# Z370 Board help for i7 8700(non K)



## DeadlyTitan (Nov 21, 2017)

So i am building a pc with i7 8700(non k) CPU and having a bit of confusion in choosing the board for my build.

These are the boards available to me.

*MSI Z370 Gaming Plus*
*MSI Z370 A-Pro*
*Gigabyte Z370 HD3P*
*Asus Prime Z370 - P*

So among them, which one is the best? those are the only cheap Z370 boards available to me.  Please suggest.


Edit - sorry for the messy vote poll, i haven't realized i have typed A-Pro twice and there is no option to remove it.


----------



## ASOT (Nov 21, 2017)

Get the one with best audio sound,more usb,power phases and cooling


----------



## jaggerwild (Nov 21, 2017)

BEST CHEAP MSI mostly cheap, Gaming my vote.


----------



## lyndonguitar (Nov 21, 2017)

since you already have a Z board, i would suggest getting the k version. it costs ALOT more though(+cooler), so I kinda get what you're coming from. the 8700k is already the best Z370 chip it can handle(assuming intel changes sockets again in 9th gen), so if you are getting the 8700 you are getting only second best.

or you can wait for the cheaper non Z chipset boards.

PS. They are pretty much the same for the average user, buy the one that you think looks the best or fits with your PC color scheme(especially if you have a windowed case)


----------



## FireFox (Nov 21, 2017)

I voted Asus Prime Z370 - P


----------



## ASOT (Nov 21, 2017)

No worth the H or B series,he needs the Z370 power delivery phases,features,etc for the i7 8700


----------



## DeadlyTitan (Nov 21, 2017)

lyndonguitar said:


> since you already have a Z board, i would suggest getting the k version. it costs ALOT more though(+cooler), so I kinda get what you're coming from. the 8700k is already the best Z370 chip it can handle(assuming intel changes sockets again in 9th gen), so if you are getting the 8700 you are getting only second best.
> 
> or you can wait for the cheaper non Z chipset boards.
> 
> PS. They are pretty much the same for the average user, buy the one that you think looks the best or fits with your PC color scheme(especially if you have a windowed case)




i never liked the overclockable CPU's, its just i have horrid luck and wont trust anything regarding chance. i'll gladly pick a locked CPU over overclockable cpu anyday knowing i am getting all my money's worth and being happy with it than trying my luck out on the silicon lottery.

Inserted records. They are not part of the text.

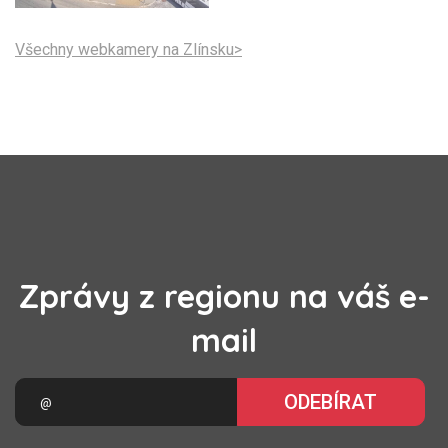
Všechny webkamery na Zlínsku>
Zprávy z regionu na váš e-
mail
ODEBÍRAT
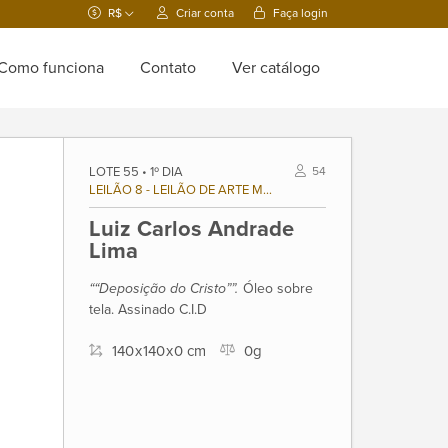
R$
Criar conta
Faça login
Como funciona
Contato
Ver catálogo
LOTE 55 • 1º DIA
54
LEILÃO 8 - LEILÃO DE ARTE MODERNA E CONTEMPORÂNEA BRASILEIRA
Luiz Carlos Andrade
Lima
““Deposição do Cristo””.
Óleo sobre
tela. Assinado C.I.D
140
x
140
x
0 cm
0g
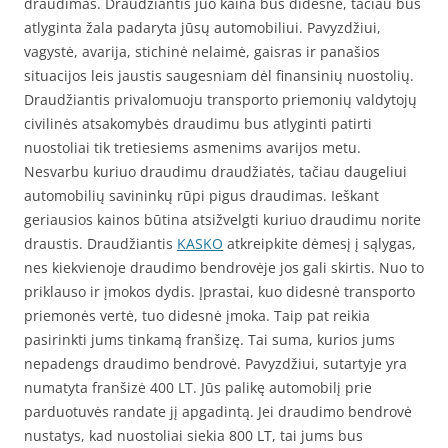
draudimas. Draudžiantis juo kaina bus didesnė, tačiau bus
atlyginta žala padaryta jūsų automobiliui. Pavyzdžiui,
vagystė, avarija, stichinė nelaimė, gaisras ir panašios
situacijos leis jaustis saugesniam dėl finansinių nuostolių.
Draudžiantis privalomuoju transporto priemonių valdytojų
civilinės atsakomybės draudimu bus atlyginti patirti
nuostoliai tik tretiesiems asmenims avarijos metu.
Nesvarbu kuriuo draudimu draudžiatės, tačiau daugeliui
automobilių savininkų rūpi pigus draudimas. Ieškant
geriausios kainos būtina atsižvelgti kuriuo draudimu norite
draustis. Draudžiantis
KASKO
atkreipkite dėmesį į sąlygas,
nes kiekvienoje draudimo bendrovėje jos gali skirtis. Nuo to
priklauso ir įmokos dydis. Įprastai, kuo didesnė transporto
priemonės vertė, tuo didesnė įmoka. Taip pat reikia
pasirinkti jums tinkamą franšizę. Tai suma, kurios jums
nepadengs draudimo bendrovė. Pavyzdžiui, sutartyje yra
numatyta franšizė 400 LT. Jūs palikę automobilį prie
parduotuvės randate jį apgadintą. Jei draudimo bendrovė
nustatys, kad nuostoliai siekia 800 LT, tai jums bus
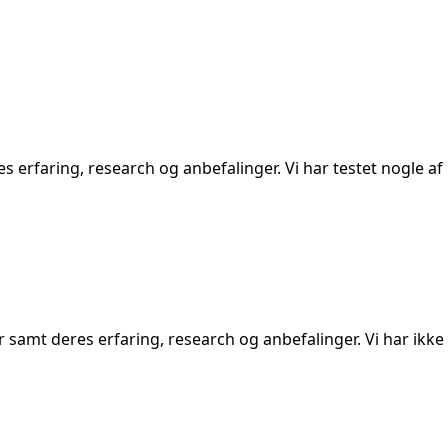
s erfaring, research og anbefalinger. Vi har testet nogle af
r samt deres erfaring, research og anbefalinger. Vi har ikke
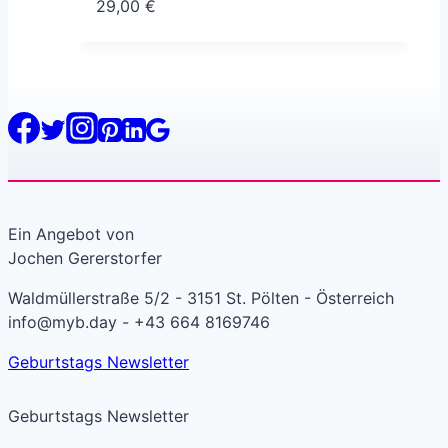
29,00
€
Ein Angebot von
Jochen Gererstorfer
Waldmüllerstraße 5/2 - 3151 St. Pölten - Österreich
info@myb.day - +43 664 8169746
Geburtstags Newsletter
Geburtstags Newsletter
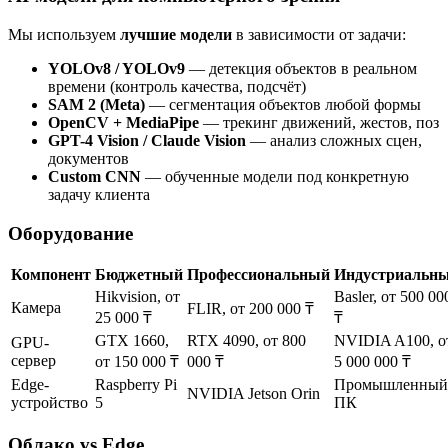
Мы используем
лучшие модели
в зависимости от задачи:
YOLOv8 / YOLOv9
— детекция объектов в реальном
времени (контроль качества, подсчёт)
SAM 2 (Meta)
— сегментация объектов любой формы
OpenCV + MediaPipe
— трекинг движений, жестов, поз
GPT-4 Vision / Claude Vision
— анализ сложных сцен,
документов
Custom CNN
— обученные модели под конкретную
задачу клиента
Оборудование
Компонент
Бюджетный
Профессиональный
Индустриальн
Hikvision, от
Basler, от 500 00
Камера
FLIR, от 200 000 ₸
25 000 ₸
₸
GTX 1660,
RTX 4090, от 800
NVIDIA A100, о
GPU-
сервер
от 150 000 ₸
000 ₸
5 000 000 ₸
Edge-
Raspberry Pi
Промышленный
NVIDIA Jetson Orin
устройство
5
ПК
Облако vs Edge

It just sucks when you got the short end of the stick and i cant deal with it.

Also the K version alone costs about $100 more than the non K where i live and add in a decent cooler which costs around $200 ( yea yea i know prices suck where i live) that total amounts to $300, for that amount i can get a 512 GB SSD which i can store all my games and stuff.

Am never the one that goes for the looks. Where i live Looks costs, a lot and i mean really lot, so instead i just pick whatever works and gives the best bang for my buck.



ASOT said:


> Get the one with best audio sound,more usb,power phases and cooling



those stuff overwhelms me, i just want a reliable board that works. 



jaggerwild said:


> BEST CHEAP MSI mostly cheap, Gaming my vote.



well cheap yes but how is its quality ? i want a reliable board.


----------



## lyndonguitar (Nov 21, 2017)

judging on your replies, prices suck where you live and you don't care much with the boards features and all that technically and just want a reliable board so i would suggest just waiting for the cheaper non Z boards. and spent the extra on whatever is needed(storage, ram, gpu, etc)


----------



## DeadlyTitan (Nov 21, 2017)

lyndonguitar said:


> judging on your replies, prices suck where you live and you don't care much with the boards features and all that technically and just want a reliable board so i would suggest just waiting for the cheaper non Z boards. and spent the extra on whatever is needed(storage, ram, gpu, etc)




Yea not the best place to live, if you are a tech savvy guy. Wait its actually the worst place to live if you are into tech and want to buy the latest and greatest. 

This pc is costing me an eye watering $4000, which is why i cannot afford to upgrade anytime soon. and wouldn't even think of upgrading any other parts for that matter. Its just too expensive.   

i am coming from a decade old quad core (core 2 quad) cpu platform which had an r7 250 1GB DDR5, and before that i had a pentium 2. so even though i said 5 years i am likely going to keep this for more than 5, unless there are some major improvements in the desktop CPU. 

Coming from such an old platform, i really cannot wait for cheaper non oc boards to be released which is like 3+ months.


----------



## FireFox (Nov 21, 2017)

DeadlyTitan said:


> Yea not the best place to live, if you are a tech savvy guy. Wait its actually the worst place to live if you are into tech and want to buy the latest and greatest.
> 
> This pc is costing me an eye watering $4000, which is why i cannot afford to upgrade anytime soon. and wouldn't even think of upgrading any other parts for that matter. Its just too expensive.
> 
> ...



Fair enough


----------



## lyndonguitar (Nov 22, 2017)

well you already waited 5 years. so what's 3 more months so you can get what's really the bang for the buck? I'd say buy the RAMs now but hold off on the CPU/mobo. stocks of 8700 will increase thus reducing the price together with the cheaper mobos you'll save alot of money


----------



## Space Lynx (Nov 26, 2017)

lyndonguitar said:


> well you already waited 5 years. so what's 3 more months so you can get what's really the bang for the buck? I'd say buy the RAMs now but hold off on the CPU/mobo. stocks of 8700 will increase thus reducing the price together with the cheaper mobos you'll save alot of money



I agree with this guy, save now and just wait it out. Maybe even wait until Ryzen refresh, rumors are IPC gains are huge... honestly that is why I went with i5-8400 this round for $187 free ship no tax... because it was a massive upgrade from my 2500k, and I want to see Ice Lake and Ryzen 2 fight in late 2018 early 2019... whoever wins that fight, is when I am going to sell everything I own and build my ultimate rig. Though many would consider an i5-8400 and 1080 ti already an ultimate rig I guess... so I don't know, I am addicted I guess?


----------